[Stored data entries]
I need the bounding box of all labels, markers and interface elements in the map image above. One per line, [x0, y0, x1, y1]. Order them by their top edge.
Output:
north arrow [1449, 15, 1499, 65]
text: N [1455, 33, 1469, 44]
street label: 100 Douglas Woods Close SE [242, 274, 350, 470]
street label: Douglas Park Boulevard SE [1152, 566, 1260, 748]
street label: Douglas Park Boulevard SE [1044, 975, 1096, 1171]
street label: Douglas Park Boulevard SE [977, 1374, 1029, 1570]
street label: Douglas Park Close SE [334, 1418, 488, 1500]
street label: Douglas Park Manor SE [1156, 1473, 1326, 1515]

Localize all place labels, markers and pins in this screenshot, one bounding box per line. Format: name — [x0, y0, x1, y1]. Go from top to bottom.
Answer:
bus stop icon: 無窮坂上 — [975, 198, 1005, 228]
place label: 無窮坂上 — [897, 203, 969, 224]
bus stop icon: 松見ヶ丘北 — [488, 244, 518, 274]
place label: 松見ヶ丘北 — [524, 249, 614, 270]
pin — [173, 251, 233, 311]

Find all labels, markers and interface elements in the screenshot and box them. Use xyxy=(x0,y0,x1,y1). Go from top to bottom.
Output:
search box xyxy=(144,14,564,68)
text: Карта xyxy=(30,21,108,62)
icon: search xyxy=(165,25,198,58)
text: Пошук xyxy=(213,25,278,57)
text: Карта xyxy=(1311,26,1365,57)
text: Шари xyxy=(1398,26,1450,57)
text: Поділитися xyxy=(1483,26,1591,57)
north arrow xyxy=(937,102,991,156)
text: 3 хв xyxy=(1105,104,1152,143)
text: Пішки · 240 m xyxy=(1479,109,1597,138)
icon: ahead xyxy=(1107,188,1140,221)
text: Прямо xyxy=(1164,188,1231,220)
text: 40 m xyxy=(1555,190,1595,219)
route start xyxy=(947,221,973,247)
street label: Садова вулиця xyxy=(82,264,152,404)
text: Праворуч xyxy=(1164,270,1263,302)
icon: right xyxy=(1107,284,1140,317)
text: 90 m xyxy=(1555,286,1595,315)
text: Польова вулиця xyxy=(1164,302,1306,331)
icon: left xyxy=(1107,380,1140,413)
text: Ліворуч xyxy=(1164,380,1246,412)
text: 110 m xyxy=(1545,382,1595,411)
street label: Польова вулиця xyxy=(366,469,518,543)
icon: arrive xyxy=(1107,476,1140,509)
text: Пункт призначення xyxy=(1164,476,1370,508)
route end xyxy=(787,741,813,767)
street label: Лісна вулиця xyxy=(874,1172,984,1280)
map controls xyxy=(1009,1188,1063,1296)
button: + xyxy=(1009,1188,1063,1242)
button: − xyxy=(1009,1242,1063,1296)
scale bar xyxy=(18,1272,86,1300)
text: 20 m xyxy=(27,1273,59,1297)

● Work request
The response should consist of the entries, retyped exactly and in full.

● Expected output
I need the bounding box of all labels, markers and interface elements in the map image above. One per line, [x0, y0, x1, y1]. Order them by their top edge.
Output:
north arrow [1449, 15, 1499, 65]
text: N [1455, 33, 1469, 44]
street label: 100 Douglas Woods Close SE [242, 274, 350, 470]
street label: Douglas Park Boulevard SE [1152, 566, 1260, 748]
street label: Douglas Park Boulevard SE [1044, 975, 1096, 1171]
street label: Douglas Park Boulevard SE [977, 1374, 1029, 1570]
street label: Douglas Park Close SE [334, 1418, 488, 1500]
street label: Douglas Park Manor SE [1156, 1473, 1326, 1515]

Localize all place labels, markers and pins in this screenshot, one bounding box per line. Format: name — [x0, y0, x1, y1]. Go from top to bottom.
Answer:
bus stop icon: 無窮坂上 — [975, 198, 1005, 228]
place label: 無窮坂上 — [897, 203, 969, 224]
bus stop icon: 松見ヶ丘北 — [488, 244, 518, 274]
place label: 松見ヶ丘北 — [524, 249, 614, 270]
pin — [173, 251, 233, 311]

Find all labels, markers and interface elements in the screenshot and box them. Use xyxy=(x0,y0,x1,y1). Go from top to bottom.
Output:
search box xyxy=(144,14,564,68)
text: Карта xyxy=(30,21,108,62)
icon: search xyxy=(165,25,198,58)
text: Пошук xyxy=(213,25,278,57)
text: Карта xyxy=(1311,26,1365,57)
text: Шари xyxy=(1398,26,1450,57)
text: Поділитися xyxy=(1483,26,1591,57)
north arrow xyxy=(937,102,991,156)
text: 3 хв xyxy=(1105,104,1152,143)
text: Пішки · 240 m xyxy=(1479,109,1597,138)
icon: ahead xyxy=(1107,188,1140,221)
text: Прямо xyxy=(1164,188,1231,220)
text: 40 m xyxy=(1555,190,1595,219)
route start xyxy=(947,221,973,247)
street label: Садова вулиця xyxy=(82,264,152,404)
text: Праворуч xyxy=(1164,270,1263,302)
icon: right xyxy=(1107,284,1140,317)
text: 90 m xyxy=(1555,286,1595,315)
text: Польова вулиця xyxy=(1164,302,1306,331)
icon: left xyxy=(1107,380,1140,413)
text: Ліворуч xyxy=(1164,380,1246,412)
text: 110 m xyxy=(1545,382,1595,411)
street label: Польова вулиця xyxy=(366,469,518,543)
icon: arrive xyxy=(1107,476,1140,509)
text: Пункт призначення xyxy=(1164,476,1370,508)
route end xyxy=(787,741,813,767)
street label: Лісна вулиця xyxy=(874,1172,984,1280)
map controls xyxy=(1009,1188,1063,1296)
button: + xyxy=(1009,1188,1063,1242)
button: − xyxy=(1009,1242,1063,1296)
scale bar xyxy=(18,1272,86,1300)
text: 20 m xyxy=(27,1273,59,1297)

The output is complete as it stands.